Exercise instructions
The required answer is an exact copy of the records below, without pictures.

Dataset entries:
---

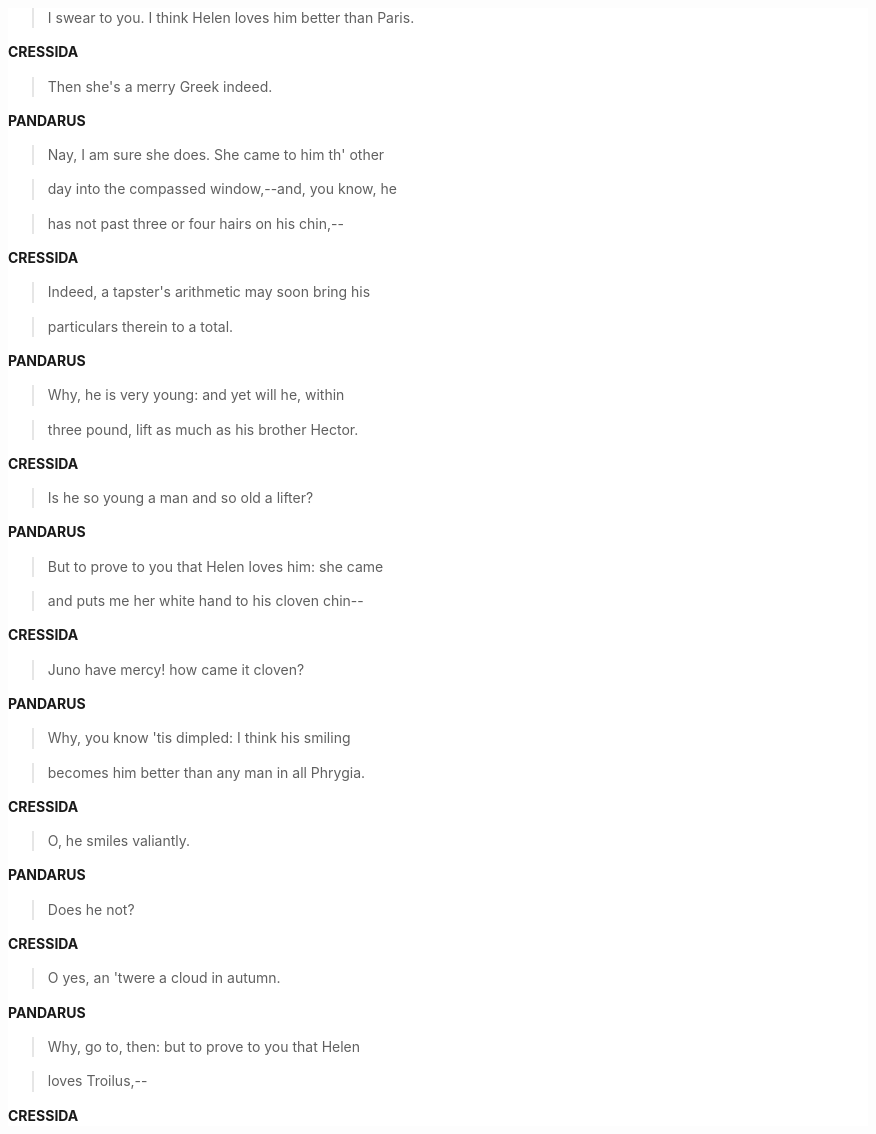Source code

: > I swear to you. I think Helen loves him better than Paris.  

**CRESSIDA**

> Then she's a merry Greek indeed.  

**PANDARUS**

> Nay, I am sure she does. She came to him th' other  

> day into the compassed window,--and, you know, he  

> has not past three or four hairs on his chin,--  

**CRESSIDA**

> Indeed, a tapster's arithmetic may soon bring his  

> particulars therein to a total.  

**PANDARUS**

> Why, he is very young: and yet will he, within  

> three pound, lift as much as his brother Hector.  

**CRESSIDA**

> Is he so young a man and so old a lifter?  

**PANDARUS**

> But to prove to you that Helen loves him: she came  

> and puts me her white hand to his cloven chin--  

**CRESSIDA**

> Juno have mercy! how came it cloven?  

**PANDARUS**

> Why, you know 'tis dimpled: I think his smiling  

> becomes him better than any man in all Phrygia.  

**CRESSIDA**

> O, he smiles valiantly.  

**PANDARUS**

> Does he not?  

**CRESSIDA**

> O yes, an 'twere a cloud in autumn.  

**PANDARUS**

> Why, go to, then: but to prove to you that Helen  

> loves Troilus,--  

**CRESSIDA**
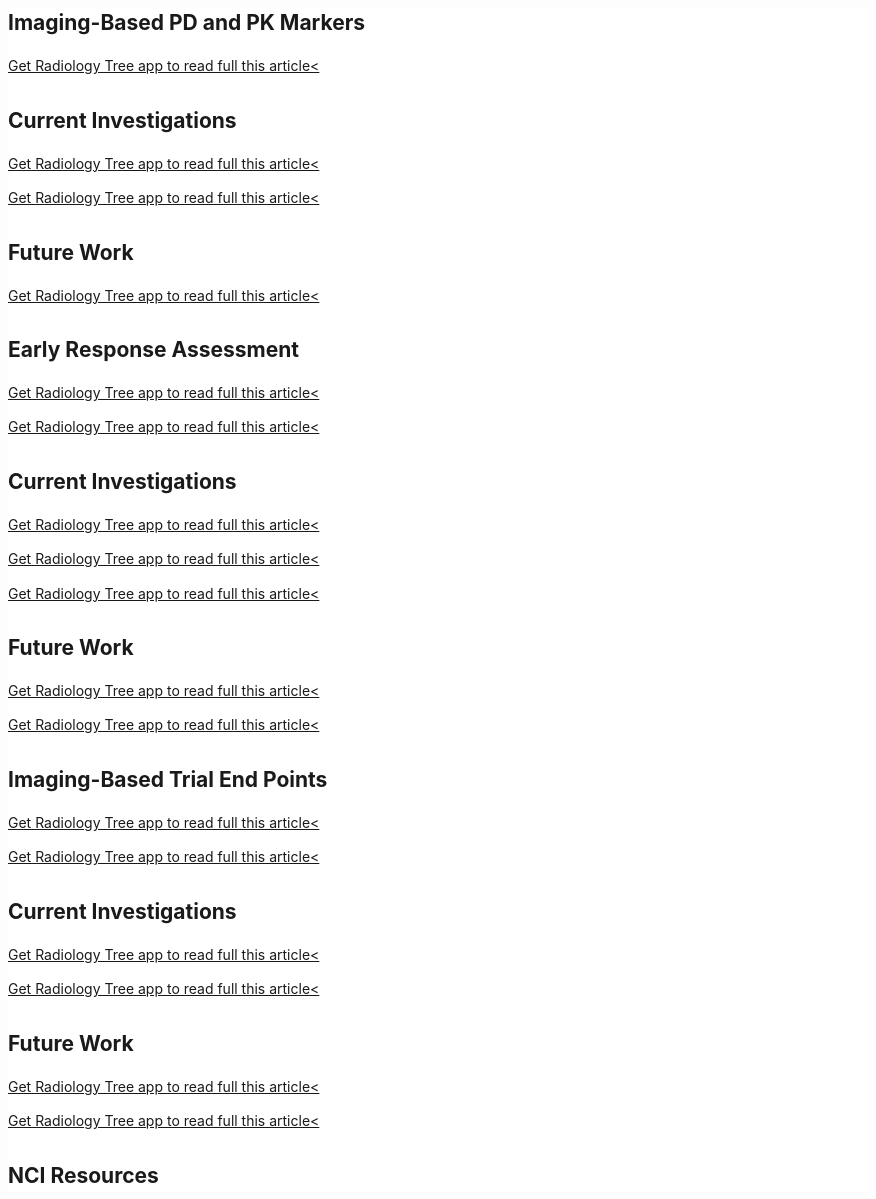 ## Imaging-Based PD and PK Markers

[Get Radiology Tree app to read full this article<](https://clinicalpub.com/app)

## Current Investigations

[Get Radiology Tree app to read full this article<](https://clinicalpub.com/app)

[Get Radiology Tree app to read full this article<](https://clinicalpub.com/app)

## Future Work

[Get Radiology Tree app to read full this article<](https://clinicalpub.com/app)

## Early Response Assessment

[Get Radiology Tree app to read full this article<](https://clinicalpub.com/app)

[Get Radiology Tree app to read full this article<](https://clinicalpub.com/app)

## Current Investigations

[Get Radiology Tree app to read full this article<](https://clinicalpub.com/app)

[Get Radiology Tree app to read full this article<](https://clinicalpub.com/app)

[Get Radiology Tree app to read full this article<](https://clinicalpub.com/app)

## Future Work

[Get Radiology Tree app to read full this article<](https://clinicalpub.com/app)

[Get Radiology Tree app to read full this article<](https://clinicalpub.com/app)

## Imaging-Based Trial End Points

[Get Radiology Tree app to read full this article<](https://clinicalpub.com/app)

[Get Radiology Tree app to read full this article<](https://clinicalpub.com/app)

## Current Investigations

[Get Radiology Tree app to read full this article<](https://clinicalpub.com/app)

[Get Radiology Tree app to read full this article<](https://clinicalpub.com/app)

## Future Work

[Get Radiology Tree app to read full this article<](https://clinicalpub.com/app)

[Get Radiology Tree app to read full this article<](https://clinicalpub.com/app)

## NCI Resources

---

Response for this exercise
Source code

: > I swear to you. I think Helen loves him better than Paris.  

**CRESSIDA**

> Then she's a merry Greek indeed.  

**PANDARUS**

> Nay, I am sure she does. She came to him th' other  

> day into the compassed window,--and, you know, he  

> has not past three or four hairs on his chin,--  

**CRESSIDA**

> Indeed, a tapster's arithmetic may soon bring his  

> particulars therein to a total.  

**PANDARUS**

> Why, he is very young: and yet will he, within  

> three pound, lift as much as his brother Hector.  

**CRESSIDA**

> Is he so young a man and so old a lifter?  

**PANDARUS**

> But to prove to you that Helen loves him: she came  

> and puts me her white hand to his cloven chin--  

**CRESSIDA**

> Juno have mercy! how came it cloven?  

**PANDARUS**

> Why, you know 'tis dimpled: I think his smiling  

> becomes him better than any man in all Phrygia.  

**CRESSIDA**

> O, he smiles valiantly.  

**PANDARUS**

> Does he not?  

**CRESSIDA**

> O yes, an 'twere a cloud in autumn.  

**PANDARUS**

> Why, go to, then: but to prove to you that Helen  

> loves Troilus,--  

**CRESSIDA**
 ## Imaging-Based PD and PK Markers

[Get Radiology Tree app to read full this article<](https://clinicalpub.com/app)

## Current Investigations

[Get Radiology Tree app to read full this article<](https://clinicalpub.com/app)

[Get Radiology Tree app to read full this article<](https://clinicalpub.com/app)

## Future Work

[Get Radiology Tree app to read full this article<](https://clinicalpub.com/app)

## Early Response Assessment

[Get Radiology Tree app to read full this article<](https://clinicalpub.com/app)

[Get Radiology Tree app to read full this article<](https://clinicalpub.com/app)

## Current Investigations

[Get Radiology Tree app to read full this article<](https://clinicalpub.com/app)

[Get Radiology Tree app to read full this article<](https://clinicalpub.com/app)

[Get Radiology Tree app to read full this article<](https://clinicalpub.com/app)

## Future Work

[Get Radiology Tree app to read full this article<](https://clinicalpub.com/app)

[Get Radiology Tree app to read full this article<](https://clinicalpub.com/app)

## Imaging-Based Trial End Points

[Get Radiology Tree app to read full this article<](https://clinicalpub.com/app)

[Get Radiology Tree app to read full this article<](https://clinicalpub.com/app)

## Current Investigations

[Get Radiology Tree app to read full this article<](https://clinicalpub.com/app)

[Get Radiology Tree app to read full this article<](https://clinicalpub.com/app)

## Future Work

[Get Radiology Tree app to read full this article<](https://clinicalpub.com/app)

[Get Radiology Tree app to read full this article<](https://clinicalpub.com/app)

## NCI Resources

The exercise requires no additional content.